Sunera Founder: Sunethra Bandaranaike

Discussions with them brought out their ideas that they too should showcase their abilities after tapping into their talents in a one-hourtheatre-piece…….and we see the talent though they have never been on stage in their lives before.

Guitars leaning against a wall are grabbed and a table climbed on to belt out a song; next they get into pairs and perform a dance under the watchful eyes of the trainers whether the moves and steps are right; followed by a skit with the two fathers acting like professionals.

These parents are from as close as Dehiwela and as far as Maharagama and Panadura, says trainer Sandun Bandara Dissanayake, adding that at the Thapodanaramaya, nearly 40 children and youth with special needs including those living with Down’s Syndrome, autism and cerebral palsy gather once a week for therapy.

Working on the belief that everyone deserves equal respect, the Sunera Foundation is bent on vanquishing discrimination and celebrating differences. This is why it works with persons living with disability to integrate them into their communities and also broader Sri Lankan society.

The cornerstones of the Sunera Foundation’s initiative are the workshops, built on the notion of inclusion and sharing. Art therapy, drama therapy, speech therapy and therapeutic activities are used by the workshop leaders to facilitate creative activities. Simply put, the performance arts become a therapeutic tool, with the workshop space offering a sanctuary where young people can express themselves without ridicule or prejudice.

The culmination of these efforts is the ‘Samanalaya’ production held once in two years, which stands as testimony that persons with disabilities have much to contribute to their families and their communities.

Earlier, before the parents’ practices begin on the day of our visit, there is laughter and chatter as costumes are tried out.

The paths of Thula Damayanthi Silva, a mother from Panadura and Sunera Foundation crossed when she brought her son about four years ago. Murmuring that “Sunethra Madam, deiyo dunna deyak (given by God),” she says that her son never misses the Friday ‘class’ at the Thapodanaramaya, clamouring “panthi yamuko, natanne, duwanne, paninna and gayanna”.

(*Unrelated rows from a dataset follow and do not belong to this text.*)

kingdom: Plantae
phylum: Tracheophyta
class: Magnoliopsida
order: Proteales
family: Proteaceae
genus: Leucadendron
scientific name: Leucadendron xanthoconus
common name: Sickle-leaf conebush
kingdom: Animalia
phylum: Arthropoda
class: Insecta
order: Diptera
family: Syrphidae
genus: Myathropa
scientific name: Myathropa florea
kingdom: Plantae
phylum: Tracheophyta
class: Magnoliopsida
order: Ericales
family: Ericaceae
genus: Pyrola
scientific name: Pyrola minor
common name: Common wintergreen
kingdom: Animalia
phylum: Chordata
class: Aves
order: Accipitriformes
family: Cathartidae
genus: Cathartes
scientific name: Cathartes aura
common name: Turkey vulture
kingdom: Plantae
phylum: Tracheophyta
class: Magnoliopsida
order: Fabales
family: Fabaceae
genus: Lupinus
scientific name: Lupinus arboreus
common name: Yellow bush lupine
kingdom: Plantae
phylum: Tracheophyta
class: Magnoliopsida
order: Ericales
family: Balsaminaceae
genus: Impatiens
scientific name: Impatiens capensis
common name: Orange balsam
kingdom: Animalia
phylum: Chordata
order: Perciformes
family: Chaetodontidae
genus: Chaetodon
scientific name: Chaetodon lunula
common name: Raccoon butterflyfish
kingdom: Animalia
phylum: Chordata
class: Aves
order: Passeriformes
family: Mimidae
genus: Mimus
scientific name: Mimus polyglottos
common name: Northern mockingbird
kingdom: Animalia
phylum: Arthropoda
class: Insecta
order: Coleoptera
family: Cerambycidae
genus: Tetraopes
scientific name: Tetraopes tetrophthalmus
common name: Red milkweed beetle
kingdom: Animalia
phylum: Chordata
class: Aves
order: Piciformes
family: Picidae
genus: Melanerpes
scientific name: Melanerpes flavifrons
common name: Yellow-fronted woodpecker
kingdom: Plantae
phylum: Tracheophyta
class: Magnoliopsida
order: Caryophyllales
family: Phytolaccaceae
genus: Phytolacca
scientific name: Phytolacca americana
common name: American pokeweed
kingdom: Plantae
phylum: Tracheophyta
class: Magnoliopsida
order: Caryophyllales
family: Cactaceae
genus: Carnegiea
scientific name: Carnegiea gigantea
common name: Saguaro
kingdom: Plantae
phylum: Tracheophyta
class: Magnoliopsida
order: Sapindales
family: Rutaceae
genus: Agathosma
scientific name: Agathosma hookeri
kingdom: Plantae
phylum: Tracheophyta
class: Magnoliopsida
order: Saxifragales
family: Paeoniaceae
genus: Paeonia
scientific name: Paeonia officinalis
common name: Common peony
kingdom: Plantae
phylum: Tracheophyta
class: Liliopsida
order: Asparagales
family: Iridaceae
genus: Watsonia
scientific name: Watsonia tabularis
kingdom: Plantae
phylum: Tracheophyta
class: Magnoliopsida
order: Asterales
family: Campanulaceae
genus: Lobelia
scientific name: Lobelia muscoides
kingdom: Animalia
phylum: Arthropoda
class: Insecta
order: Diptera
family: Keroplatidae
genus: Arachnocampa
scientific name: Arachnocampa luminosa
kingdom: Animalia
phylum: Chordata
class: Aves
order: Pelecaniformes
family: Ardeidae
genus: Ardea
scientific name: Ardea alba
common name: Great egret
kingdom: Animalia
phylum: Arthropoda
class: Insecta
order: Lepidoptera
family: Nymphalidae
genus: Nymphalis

“We live in isolation and life has dealt much sorrow to us,” says Thula, a sentiment expressed by many other mothers including Thilini Imasha Kodituwakku and Thanuja Wijewickrama.

But as they step into their roles for the performance on June 3, they leave their cares outside the door and for a brief moment in time put down their onerous responsibilities.

Sirisena Rathnayake, like R. Kasthuri, Amina Mohamed and Gamini Liyanage, feels that the parents can also do what their children do – that’s why they are following them onto the stage, while Kusum Jayalath gives voice to the reality of mothers who get restricted to their homes because of their special children and face sadness and take dives mentally as well.

“When we are like this, with others, oluva nidahas wenava. This is also good for our children,” says Kusum.

As we take our leave, Ms. Bandaranaike says that many more performances are on the cards, with other parents expected to join through the ripple effect of this performance.

“Who knows, we may produce a star,” she smiles.

‘Ahasata Udin’ will take to the boards at the S. De. S. Jayasinghe Hall in Dehiwela at 3.30 p.m. on Saturday, June 3. Entrance is free and all are welcome.